**The problem**
Among the records below, find each line bearing the word "testimony" and copy it.

**The data**
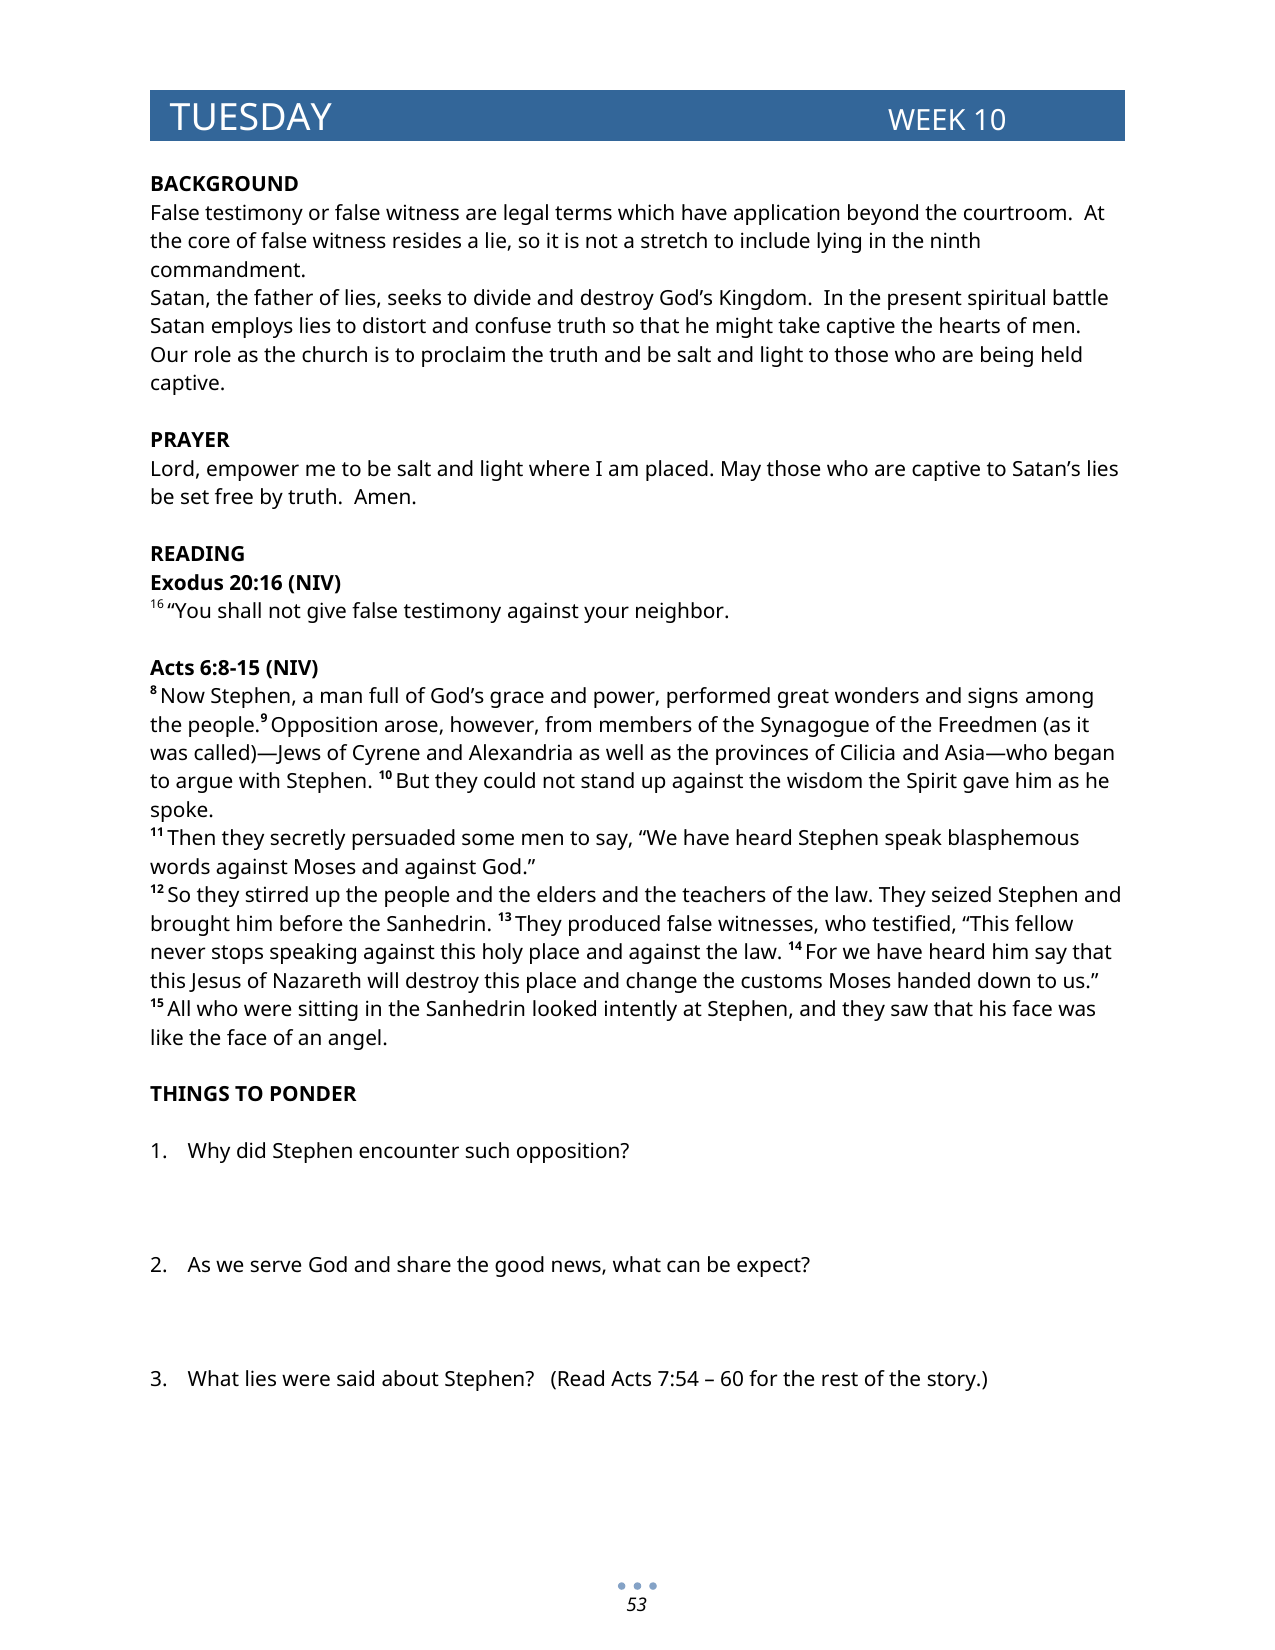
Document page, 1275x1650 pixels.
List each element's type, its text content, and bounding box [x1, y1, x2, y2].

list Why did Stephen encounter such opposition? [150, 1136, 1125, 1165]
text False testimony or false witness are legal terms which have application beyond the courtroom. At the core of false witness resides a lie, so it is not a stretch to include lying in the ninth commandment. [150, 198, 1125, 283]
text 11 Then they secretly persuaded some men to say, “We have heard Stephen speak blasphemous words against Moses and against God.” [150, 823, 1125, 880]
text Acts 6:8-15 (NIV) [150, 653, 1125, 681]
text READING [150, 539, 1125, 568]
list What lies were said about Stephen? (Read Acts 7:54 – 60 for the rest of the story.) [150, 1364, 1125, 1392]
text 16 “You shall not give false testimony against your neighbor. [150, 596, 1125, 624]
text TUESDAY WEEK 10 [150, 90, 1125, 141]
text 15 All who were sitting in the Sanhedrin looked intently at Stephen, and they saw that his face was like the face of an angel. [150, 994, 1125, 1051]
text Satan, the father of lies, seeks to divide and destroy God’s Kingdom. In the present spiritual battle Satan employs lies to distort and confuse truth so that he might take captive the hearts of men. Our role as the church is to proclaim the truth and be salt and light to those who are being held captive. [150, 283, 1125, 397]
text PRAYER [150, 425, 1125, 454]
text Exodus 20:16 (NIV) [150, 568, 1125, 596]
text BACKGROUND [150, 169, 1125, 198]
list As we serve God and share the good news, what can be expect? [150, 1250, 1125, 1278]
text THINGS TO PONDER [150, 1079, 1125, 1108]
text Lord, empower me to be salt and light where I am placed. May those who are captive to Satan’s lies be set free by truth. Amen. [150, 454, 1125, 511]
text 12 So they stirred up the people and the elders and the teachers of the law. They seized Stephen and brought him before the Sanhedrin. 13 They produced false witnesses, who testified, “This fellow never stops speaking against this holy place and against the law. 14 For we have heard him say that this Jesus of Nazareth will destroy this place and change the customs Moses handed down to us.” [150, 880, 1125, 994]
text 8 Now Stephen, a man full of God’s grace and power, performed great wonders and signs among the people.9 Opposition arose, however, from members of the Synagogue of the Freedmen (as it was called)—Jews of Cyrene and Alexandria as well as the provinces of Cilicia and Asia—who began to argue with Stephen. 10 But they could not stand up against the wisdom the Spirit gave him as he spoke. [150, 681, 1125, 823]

**Answer to the exercise**
text False testimony or false witness are legal terms which have application beyond the courtroom. At the core of false witness resides a lie, so it is not a stretch to include lying in the ninth commandment. [150, 198, 1125, 283]
text 16 “You shall not give false testimony against your neighbor. [150, 596, 1125, 624]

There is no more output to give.